▶ _Description of the task_:
The entire listing below needs to be transcribed word for word.

▶ _Data provided_:
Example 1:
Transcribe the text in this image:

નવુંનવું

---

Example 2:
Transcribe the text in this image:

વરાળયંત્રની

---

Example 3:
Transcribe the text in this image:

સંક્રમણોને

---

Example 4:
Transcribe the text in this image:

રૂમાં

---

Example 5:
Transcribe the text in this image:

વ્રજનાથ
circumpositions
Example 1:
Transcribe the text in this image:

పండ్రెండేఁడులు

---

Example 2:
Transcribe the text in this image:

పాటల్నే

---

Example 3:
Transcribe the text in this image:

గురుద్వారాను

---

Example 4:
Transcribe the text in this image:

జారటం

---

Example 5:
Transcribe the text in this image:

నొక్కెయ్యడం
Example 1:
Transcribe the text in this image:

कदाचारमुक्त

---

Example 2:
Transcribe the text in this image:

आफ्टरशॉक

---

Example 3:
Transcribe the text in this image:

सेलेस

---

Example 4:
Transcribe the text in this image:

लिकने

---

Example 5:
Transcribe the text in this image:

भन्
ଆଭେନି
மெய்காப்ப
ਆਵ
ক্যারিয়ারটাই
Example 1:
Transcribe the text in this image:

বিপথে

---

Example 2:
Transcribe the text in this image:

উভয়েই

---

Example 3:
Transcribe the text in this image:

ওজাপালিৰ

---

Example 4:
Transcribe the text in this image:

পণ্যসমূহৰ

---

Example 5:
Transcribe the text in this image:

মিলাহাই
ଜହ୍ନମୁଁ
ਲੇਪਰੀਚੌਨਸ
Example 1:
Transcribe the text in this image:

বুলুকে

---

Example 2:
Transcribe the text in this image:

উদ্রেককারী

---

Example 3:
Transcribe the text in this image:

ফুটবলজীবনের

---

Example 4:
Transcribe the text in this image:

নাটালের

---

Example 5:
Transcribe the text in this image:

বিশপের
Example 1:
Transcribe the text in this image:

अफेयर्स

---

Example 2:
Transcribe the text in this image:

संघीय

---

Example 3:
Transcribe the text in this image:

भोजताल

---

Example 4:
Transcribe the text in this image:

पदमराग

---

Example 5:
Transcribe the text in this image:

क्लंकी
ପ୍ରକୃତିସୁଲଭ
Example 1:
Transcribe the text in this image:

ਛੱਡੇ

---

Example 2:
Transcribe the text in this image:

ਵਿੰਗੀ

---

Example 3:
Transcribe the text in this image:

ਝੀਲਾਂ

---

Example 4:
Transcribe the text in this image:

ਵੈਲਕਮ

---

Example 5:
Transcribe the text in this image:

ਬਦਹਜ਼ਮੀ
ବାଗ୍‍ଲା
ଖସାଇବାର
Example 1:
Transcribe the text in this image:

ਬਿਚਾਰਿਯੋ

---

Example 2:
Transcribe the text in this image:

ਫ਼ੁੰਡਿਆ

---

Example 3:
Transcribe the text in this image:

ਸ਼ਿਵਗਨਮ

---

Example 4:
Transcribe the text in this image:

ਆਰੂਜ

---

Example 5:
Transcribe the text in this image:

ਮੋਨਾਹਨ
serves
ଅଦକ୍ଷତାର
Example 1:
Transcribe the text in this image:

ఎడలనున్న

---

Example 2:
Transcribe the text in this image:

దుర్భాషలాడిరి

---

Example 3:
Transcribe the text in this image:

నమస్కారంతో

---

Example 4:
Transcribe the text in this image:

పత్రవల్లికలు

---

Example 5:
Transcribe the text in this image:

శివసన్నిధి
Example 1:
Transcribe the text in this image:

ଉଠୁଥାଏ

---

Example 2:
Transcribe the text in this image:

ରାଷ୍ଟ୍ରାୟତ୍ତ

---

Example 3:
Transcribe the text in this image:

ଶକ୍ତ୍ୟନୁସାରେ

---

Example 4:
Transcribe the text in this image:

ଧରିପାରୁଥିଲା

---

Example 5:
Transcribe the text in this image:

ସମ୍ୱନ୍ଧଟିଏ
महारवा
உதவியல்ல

▶ _Solution for this task_:
Example 1:
Transcribe the text in this image:

નવુંનવું

---

Example 2:
Transcribe the text in this image:

વરાળયંત્રની

---

Example 3:
Transcribe the text in this image:

સંક્રમણોને

---

Example 4:
Transcribe the text in this image:

રૂમાં

---

Example 5:
Transcribe the text in this image:

વ્રજનાથ
circumpositions
Example 1:
Transcribe the text in this image:

పండ్రెండేఁడులు

---

Example 2:
Transcribe the text in this image:

పాటల్నే

---

Example 3:
Transcribe the text in this image:

గురుద్వారాను

---

Example 4:
Transcribe the text in this image:

జారటం

---

Example 5:
Transcribe the text in this image:

నొక్కెయ్యడం
Example 1:
Transcribe the text in this image:

कदाचारमुक्त

---

Example 2:
Transcribe the text in this image:

आफ्टरशॉक

---

Example 3:
Transcribe the text in this image:

सेलेस

---

Example 4:
Transcribe the text in this image:

लिकने

---

Example 5:
Transcribe the text in this image:

भन्
ଆଭେନି
மெய்காப்ப
ਆਵ
ক্যারিয়ারটাই
Example 1:
Transcribe the text in this image:

বিপথে

---

Example 2:
Transcribe the text in this image:

উভয়েই

---

Example 3:
Transcribe the text in this image:

ওজাপালিৰ

---

Example 4:
Transcribe the text in this image:

পণ্যসমূহৰ

---

Example 5:
Transcribe the text in this image:

মিলাহাই
ଜହ୍ନମୁଁ
ਲੇਪਰੀਚੌਨਸ
Example 1:
Transcribe the text in this image:

বুলুকে

---

Example 2:
Transcribe the text in this image:

উদ্রেককারী

---

Example 3:
Transcribe the text in this image:

ফুটবলজীবনের

---

Example 4:
Transcribe the text in this image:

নাটালের

---

Example 5:
Transcribe the text in this image:

বিশপের
Example 1:
Transcribe the text in this image:

अफेयर्स

---

Example 2:
Transcribe the text in this image:

संघीय

---

Example 3:
Transcribe the text in this image:

भोजताल

---

Example 4:
Transcribe the text in this image:

पदमराग

---

Example 5:
Transcribe the text in this image:

क्लंकी
ପ୍ରକୃତିସୁଲଭ
Example 1:
Transcribe the text in this image:

ਛੱਡੇ

---

Example 2:
Transcribe the text in this image:

ਵਿੰਗੀ

---

Example 3:
Transcribe the text in this image:

ਝੀਲਾਂ

---

Example 4:
Transcribe the text in this image:

ਵੈਲਕਮ

---

Example 5:
Transcribe the text in this image:

ਬਦਹਜ਼ਮੀ
ବାଗ୍‍ଲା
ଖସାଇବାର
Example 1:
Transcribe the text in this image:

ਬਿਚਾਰਿਯੋ

---

Example 2:
Transcribe the text in this image:

ਫ਼ੁੰਡਿਆ

---

Example 3:
Transcribe the text in this image:

ਸ਼ਿਵਗਨਮ

---

Example 4:
Transcribe the text in this image:

ਆਰੂਜ

---

Example 5:
Transcribe the text in this image:

ਮੋਨਾਹਨ
serves
ଅଦକ୍ଷତାର
Example 1:
Transcribe the text in this image:

ఎడలనున్న

---

Example 2:
Transcribe the text in this image:

దుర్భాషలాడిరి

---

Example 3:
Transcribe the text in this image:

నమస్కారంతో

---

Example 4:
Transcribe the text in this image:

పత్రవల్లికలు

---

Example 5:
Transcribe the text in this image:

శివసన్నిధి
Example 1:
Transcribe the text in this image:

ଉଠୁଥାଏ

---

Example 2:
Transcribe the text in this image:

ରାଷ୍ଟ୍ରାୟତ୍ତ

---

Example 3:
Transcribe the text in this image:

ଶକ୍ତ୍ୟନୁସାରେ

---

Example 4:
Transcribe the text in this image:

ଧରିପାରୁଥିଲା

---

Example 5:
Transcribe the text in this image:

ସମ୍ୱନ୍ଧଟିଏ
महारवा
உதவியல்ல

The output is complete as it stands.